The rejection comes weeks after London Stock Exchange Group Plc, which has one of the world’s longest market days, said most traders it surveyed favored shorter hours. The LSE has said it would await responses from other European bourses before acting on calls from investor groups to shorten market hours to improve traders’ health and inject diversity into a largely male profession.

Euronext’s own consultation closed for responses on June 30. A spokeswoman said the company will release its findings this month with a detailed assessment of the impact of any change.

“We fully agree with FESE’s position,” said a Deutsche Boerse spokesman. “European exchanges provide crucial functions to the real economy. Important mechanisms for conducting transactions and price formation, as well as risk and asset transfers, would be restricted in the course of a shortening of trading hours.”

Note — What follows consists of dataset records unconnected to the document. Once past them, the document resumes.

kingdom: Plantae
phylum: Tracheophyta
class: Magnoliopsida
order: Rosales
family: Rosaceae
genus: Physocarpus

London’s trading day runs from 8 a.m. to 4:30 p.m. while European exchanges vary. Deutsche Boerse and Euronext’s stock markets match London with opening hours of 9 a.m. to 5.30 p.m. local times, according to FESE records.

“Shortening European trading hours would be misguided, particularly in a time of high volatility and market uncertainty where all investors need access to capital,” said a spokesman at Nasdaq Europe, which operates venues in the Nordics.

FESE also said:

  • Current trading hours in Europe allow investors to manage their positions and risks over the day in very liquid, transparent and efficient central limit order books.
  • Europe’s trading day provides for interaction with other global markets.
  • The length of the trading day in Europe does not directly affect working hours, as firms provide other services outside equity markets. Employee well-being could be improved in other ways within companies.

However, the comments don’t mark the end of the campaign for shorter hours, according to April Day, head of equities at the Association for Financial Markets in Europe, one of the groups lobbying for a change.

“To take such a negative position ahead of listening to what market participants are saying is extremely disappointing,” she said on Wednesday. “We here hoping all the exchanges would acknowledge there’s demand from their members and their clients to make this change to benefit market liquidity as well as culture and diversity.”